Bruissements de plaisir dans la salle. Il a souri en continuant :
- Ce soir, notre thème de méditation sera la bénédiction. La dernière fois, nous avons travaillé avec le pardon. Est-ce que quelqu’un a quelque chose à dire à ce sujet ?
Une femme d’une cinquantaine d’années a levé la main. D’un signe de tête, il lui a donné la parole. Alors elle s’est mise debout pour nous dire :
- Jusqu’à cette rencontre, la dernière fois, je ne comprenais pas bien de quoi il était question quand on me parlait de pardon. Je croyais qu’il s’agissait de lui pardonner les coups qu’il m’avait donné, de mettre un couvercle sur ma colère et ma douleur. Et puis grâce à vous, j’ai compris que c‘était à moi-même qu’il fallait que je pardonne. Il fallait que je me pardonne d’avoir accepté de vivre dans la peur pendant si longtemps et d’avoir entretenu une telle image de moi que je pensais que je méritais ses coups. Alors voilà, je me suis pardonné…
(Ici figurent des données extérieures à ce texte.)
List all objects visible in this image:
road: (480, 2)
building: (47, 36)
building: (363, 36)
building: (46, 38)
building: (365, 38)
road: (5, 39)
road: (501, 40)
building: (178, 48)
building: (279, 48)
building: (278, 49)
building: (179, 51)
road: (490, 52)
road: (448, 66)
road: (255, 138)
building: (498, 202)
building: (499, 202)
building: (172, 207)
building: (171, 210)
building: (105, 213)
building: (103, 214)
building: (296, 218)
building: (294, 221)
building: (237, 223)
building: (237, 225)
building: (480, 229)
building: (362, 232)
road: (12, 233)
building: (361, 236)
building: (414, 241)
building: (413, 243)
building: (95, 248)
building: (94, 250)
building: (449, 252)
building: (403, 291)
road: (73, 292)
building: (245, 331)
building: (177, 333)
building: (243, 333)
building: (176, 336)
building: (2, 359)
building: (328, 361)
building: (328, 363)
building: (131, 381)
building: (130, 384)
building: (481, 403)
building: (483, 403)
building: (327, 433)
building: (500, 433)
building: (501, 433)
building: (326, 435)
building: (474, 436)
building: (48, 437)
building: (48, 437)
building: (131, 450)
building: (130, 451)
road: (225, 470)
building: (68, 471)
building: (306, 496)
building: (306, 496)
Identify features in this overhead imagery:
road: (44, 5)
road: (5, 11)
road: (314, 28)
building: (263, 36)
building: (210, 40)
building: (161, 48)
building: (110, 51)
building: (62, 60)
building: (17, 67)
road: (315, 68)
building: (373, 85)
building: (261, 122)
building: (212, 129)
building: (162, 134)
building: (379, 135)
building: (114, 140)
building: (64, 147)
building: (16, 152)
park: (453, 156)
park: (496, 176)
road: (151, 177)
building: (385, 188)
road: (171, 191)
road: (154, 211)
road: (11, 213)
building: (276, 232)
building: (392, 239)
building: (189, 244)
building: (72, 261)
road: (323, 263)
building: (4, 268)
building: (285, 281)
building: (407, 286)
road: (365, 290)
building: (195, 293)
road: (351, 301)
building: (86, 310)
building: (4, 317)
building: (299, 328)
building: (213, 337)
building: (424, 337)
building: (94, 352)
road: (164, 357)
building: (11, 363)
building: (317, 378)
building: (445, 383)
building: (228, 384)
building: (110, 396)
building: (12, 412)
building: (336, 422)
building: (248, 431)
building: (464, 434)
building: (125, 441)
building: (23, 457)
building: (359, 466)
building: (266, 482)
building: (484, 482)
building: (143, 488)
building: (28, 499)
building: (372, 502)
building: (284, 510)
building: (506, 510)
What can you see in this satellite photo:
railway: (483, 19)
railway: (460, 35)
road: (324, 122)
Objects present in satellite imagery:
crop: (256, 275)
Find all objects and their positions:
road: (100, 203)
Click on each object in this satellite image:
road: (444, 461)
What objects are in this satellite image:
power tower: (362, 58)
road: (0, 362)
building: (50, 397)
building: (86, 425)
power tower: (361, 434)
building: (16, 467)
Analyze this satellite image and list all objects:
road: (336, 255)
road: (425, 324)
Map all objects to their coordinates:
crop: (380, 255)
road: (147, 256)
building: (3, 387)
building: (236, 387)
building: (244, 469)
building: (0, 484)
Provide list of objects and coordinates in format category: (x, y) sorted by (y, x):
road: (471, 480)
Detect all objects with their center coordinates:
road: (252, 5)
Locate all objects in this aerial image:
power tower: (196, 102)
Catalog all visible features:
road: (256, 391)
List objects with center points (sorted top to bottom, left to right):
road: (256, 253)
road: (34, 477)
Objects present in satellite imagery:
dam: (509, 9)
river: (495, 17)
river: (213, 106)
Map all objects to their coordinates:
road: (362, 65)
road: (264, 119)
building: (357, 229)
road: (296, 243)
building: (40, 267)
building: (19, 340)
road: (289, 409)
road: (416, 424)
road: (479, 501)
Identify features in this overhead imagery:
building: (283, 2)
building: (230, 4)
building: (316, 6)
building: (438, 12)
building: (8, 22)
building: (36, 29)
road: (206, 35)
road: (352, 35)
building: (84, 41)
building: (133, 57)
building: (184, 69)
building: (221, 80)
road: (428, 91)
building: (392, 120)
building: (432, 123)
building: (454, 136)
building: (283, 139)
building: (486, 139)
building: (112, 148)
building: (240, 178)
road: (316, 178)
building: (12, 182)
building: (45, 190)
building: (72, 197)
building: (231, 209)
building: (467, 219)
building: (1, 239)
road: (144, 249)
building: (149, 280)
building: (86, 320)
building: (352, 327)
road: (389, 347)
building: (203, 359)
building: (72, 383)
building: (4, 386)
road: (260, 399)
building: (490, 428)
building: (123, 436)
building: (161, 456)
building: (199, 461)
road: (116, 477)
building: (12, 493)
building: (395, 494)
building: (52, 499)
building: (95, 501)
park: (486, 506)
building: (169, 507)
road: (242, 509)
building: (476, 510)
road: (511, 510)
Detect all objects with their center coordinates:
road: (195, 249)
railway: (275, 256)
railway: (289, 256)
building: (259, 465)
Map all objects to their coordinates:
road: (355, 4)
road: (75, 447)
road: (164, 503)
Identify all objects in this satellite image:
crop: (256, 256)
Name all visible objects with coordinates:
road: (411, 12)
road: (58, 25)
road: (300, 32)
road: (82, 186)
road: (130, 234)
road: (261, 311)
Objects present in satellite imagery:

Un murmure a enflé dans la salle. Ma voisine, une femme dans la quarantaine, répétait : bravo, ah bravo ! Un homme, devant moi, hochait la tête en signe d’approbation. La femme a levé la main, réclamant le silence pour ajouter avec force :
- Ça n’a pas été facile mais je me suis pardonné d’avoir appelé un connard pareil dans ma vie pour m’obliger à retrouver ma dignité !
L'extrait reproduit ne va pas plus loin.